§ YOUR GOAL: The entries that follow need to be returned without any alteration.

====

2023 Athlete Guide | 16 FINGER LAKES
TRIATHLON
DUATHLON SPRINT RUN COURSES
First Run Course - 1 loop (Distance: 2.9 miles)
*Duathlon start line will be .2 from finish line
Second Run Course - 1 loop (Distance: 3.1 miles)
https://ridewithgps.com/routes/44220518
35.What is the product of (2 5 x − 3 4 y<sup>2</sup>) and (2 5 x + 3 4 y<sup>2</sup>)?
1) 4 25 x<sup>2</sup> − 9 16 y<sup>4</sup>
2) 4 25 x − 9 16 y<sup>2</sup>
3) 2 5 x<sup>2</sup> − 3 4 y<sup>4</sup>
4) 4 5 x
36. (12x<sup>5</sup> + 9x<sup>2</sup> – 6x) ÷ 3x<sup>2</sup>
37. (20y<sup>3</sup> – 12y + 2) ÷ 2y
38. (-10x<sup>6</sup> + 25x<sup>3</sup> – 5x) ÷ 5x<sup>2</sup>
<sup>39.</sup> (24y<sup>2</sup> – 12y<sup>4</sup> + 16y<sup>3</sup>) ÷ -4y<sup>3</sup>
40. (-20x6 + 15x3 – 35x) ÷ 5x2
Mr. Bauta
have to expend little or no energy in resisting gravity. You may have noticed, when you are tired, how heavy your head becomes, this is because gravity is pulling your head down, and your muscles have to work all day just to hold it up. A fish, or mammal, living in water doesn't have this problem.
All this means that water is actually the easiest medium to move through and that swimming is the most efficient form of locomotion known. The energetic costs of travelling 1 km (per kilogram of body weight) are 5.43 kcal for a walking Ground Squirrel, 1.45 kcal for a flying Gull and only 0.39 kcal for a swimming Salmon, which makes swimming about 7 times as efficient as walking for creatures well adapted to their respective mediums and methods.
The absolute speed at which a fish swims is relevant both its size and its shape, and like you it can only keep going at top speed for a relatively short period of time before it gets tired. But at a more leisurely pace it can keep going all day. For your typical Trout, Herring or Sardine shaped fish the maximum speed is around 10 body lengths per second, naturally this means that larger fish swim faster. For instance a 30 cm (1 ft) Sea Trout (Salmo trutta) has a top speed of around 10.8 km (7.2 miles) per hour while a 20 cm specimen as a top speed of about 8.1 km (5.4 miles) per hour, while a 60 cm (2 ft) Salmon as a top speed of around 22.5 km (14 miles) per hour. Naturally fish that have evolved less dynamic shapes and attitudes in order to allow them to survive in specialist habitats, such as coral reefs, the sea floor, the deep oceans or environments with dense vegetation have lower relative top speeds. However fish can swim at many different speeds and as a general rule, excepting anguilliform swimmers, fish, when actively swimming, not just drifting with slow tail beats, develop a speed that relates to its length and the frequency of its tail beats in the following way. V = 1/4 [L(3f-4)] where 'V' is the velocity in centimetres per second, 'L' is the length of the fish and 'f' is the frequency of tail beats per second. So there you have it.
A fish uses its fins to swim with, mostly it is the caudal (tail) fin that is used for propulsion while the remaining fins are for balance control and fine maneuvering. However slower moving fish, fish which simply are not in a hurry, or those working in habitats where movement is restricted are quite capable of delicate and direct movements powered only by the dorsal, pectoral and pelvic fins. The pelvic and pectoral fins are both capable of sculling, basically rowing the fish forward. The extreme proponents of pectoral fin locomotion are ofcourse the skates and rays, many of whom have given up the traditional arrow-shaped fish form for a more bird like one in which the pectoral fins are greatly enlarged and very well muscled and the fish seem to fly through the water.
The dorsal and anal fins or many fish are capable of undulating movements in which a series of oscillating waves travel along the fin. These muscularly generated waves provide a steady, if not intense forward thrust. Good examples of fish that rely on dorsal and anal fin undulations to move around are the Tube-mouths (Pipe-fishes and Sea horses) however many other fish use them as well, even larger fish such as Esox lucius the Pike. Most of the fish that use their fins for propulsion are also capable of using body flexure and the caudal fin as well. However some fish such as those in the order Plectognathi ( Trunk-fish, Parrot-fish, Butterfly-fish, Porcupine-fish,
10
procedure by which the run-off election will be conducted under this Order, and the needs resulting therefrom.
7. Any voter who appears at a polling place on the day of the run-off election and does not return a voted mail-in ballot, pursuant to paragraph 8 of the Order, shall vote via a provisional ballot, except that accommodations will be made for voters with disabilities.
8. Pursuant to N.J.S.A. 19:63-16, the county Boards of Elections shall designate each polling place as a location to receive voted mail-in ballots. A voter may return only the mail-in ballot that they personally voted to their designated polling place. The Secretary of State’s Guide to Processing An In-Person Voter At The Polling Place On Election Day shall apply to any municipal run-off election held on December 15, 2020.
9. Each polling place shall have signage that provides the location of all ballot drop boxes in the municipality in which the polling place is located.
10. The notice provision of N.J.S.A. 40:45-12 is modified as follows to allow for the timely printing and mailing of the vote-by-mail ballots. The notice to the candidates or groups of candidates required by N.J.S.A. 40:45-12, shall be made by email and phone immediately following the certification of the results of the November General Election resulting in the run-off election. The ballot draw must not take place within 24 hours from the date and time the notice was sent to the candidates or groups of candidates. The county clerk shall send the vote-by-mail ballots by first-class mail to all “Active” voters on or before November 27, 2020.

====

§ COMPLETED EXERCISE:
2023 Athlete Guide | 16 FINGER LAKES
TRIATHLON
DUATHLON SPRINT RUN COURSES
First Run Course - 1 loop (Distance: 2.9 miles)
*Duathlon start line will be .2 from finish line
Second Run Course - 1 loop (Distance: 3.1 miles)
https://ridewithgps.com/routes/44220518
35.What is the product of (2 5 x − 3 4 y<sup>2</sup>) and (2 5 x + 3 4 y<sup>2</sup>)?
1) 4 25 x<sup>2</sup> − 9 16 y<sup>4</sup>
2) 4 25 x − 9 16 y<sup>2</sup>
3) 2 5 x<sup>2</sup> − 3 4 y<sup>4</sup>
4) 4 5 x
36. (12x<sup>5</sup> + 9x<sup>2</sup> – 6x) ÷ 3x<sup>2</sup>
37. (20y<sup>3</sup> – 12y + 2) ÷ 2y
38. (-10x<sup>6</sup> + 25x<sup>3</sup> – 5x) ÷ 5x<sup>2</sup>
<sup>39.</sup> (24y<sup>2</sup> – 12y<sup>4</sup> + 16y<sup>3</sup>) ÷ -4y<sup>3</sup>
40. (-20x6 + 15x3 – 35x) ÷ 5x2
Mr. Bauta
have to expend little or no energy in resisting gravity. You may have noticed, when you are tired, how heavy your head becomes, this is because gravity is pulling your head down, and your muscles have to work all day just to hold it up. A fish, or mammal, living in water doesn't have this problem.
All this means that water is actually the easiest medium to move through and that swimming is the most efficient form of locomotion known. The energetic costs of travelling 1 km (per kilogram of body weight) are 5.43 kcal for a walking Ground Squirrel, 1.45 kcal for a flying Gull and only 0.39 kcal for a swimming Salmon, which makes swimming about 7 times as efficient as walking for creatures well adapted to their respective mediums and methods.
The absolute speed at which a fish swims is relevant both its size and its shape, and like you it can only keep going at top speed for a relatively short period of time before it gets tired. But at a more leisurely pace it can keep going all day. For your typical Trout, Herring or Sardine shaped fish the maximum speed is around 10 body lengths per second, naturally this means that larger fish swim faster. For instance a 30 cm (1 ft) Sea Trout (Salmo trutta) has a top speed of around 10.8 km (7.2 miles) per hour while a 20 cm specimen as a top speed of about 8.1 km (5.4 miles) per hour, while a 60 cm (2 ft) Salmon as a top speed of around 22.5 km (14 miles) per hour. Naturally fish that have evolved less dynamic shapes and attitudes in order to allow them to survive in specialist habitats, such as coral reefs, the sea floor, the deep oceans or environments with dense vegetation have lower relative top speeds. However fish can swim at many different speeds and as a general rule, excepting anguilliform swimmers, fish, when actively swimming, not just drifting with slow tail beats, develop a speed that relates to its length and the frequency of its tail beats in the following way. V = 1/4 [L(3f-4)] where 'V' is the velocity in centimetres per second, 'L' is the length of the fish and 'f' is the frequency of tail beats per second. So there you have it.
A fish uses its fins to swim with, mostly it is the caudal (tail) fin that is used for propulsion while the remaining fins are for balance control and fine maneuvering. However slower moving fish, fish which simply are not in a hurry, or those working in habitats where movement is restricted are quite capable of delicate and direct movements powered only by the dorsal, pectoral and pelvic fins. The pelvic and pectoral fins are both capable of sculling, basically rowing the fish forward. The extreme proponents of pectoral fin locomotion are ofcourse the skates and rays, many of whom have given up the traditional arrow-shaped fish form for a more bird like one in which the pectoral fins are greatly enlarged and very well muscled and the fish seem to fly through the water.
The dorsal and anal fins or many fish are capable of undulating movements in which a series of oscillating waves travel along the fin. These muscularly generated waves provide a steady, if not intense forward thrust. Good examples of fish that rely on dorsal and anal fin undulations to move around are the Tube-mouths (Pipe-fishes and Sea horses) however many other fish use them as well, even larger fish such as Esox lucius the Pike. Most of the fish that use their fins for propulsion are also capable of using body flexure and the caudal fin as well. However some fish such as those in the order Plectognathi ( Trunk-fish, Parrot-fish, Butterfly-fish, Porcupine-fish,
10
procedure by which the run-off election will be conducted under this Order, and the needs resulting therefrom.
7. Any voter who appears at a polling place on the day of the run-off election and does not return a voted mail-in ballot, pursuant to paragraph 8 of the Order, shall vote via a provisional ballot, except that accommodations will be made for voters with disabilities.
8. Pursuant to N.J.S.A. 19:63-16, the county Boards of Elections shall designate each polling place as a location to receive voted mail-in ballots. A voter may return only the mail-in ballot that they personally voted to their designated polling place. The Secretary of State’s Guide to Processing An In-Person Voter At The Polling Place On Election Day shall apply to any municipal run-off election held on December 15, 2020.
9. Each polling place shall have signage that provides the location of all ballot drop boxes in the municipality in which the polling place is located.
10. The notice provision of N.J.S.A. 40:45-12 is modified as follows to allow for the timely printing and mailing of the vote-by-mail ballots. The notice to the candidates or groups of candidates required by N.J.S.A. 40:45-12, shall be made by email and phone immediately following the certification of the results of the November General Election resulting in the run-off election. The ballot draw must not take place within 24 hours from the date and time the notice was sent to the candidates or groups of candidates. The county clerk shall send the vote-by-mail ballots by first-class mail to all “Active” voters on or before November 27, 2020.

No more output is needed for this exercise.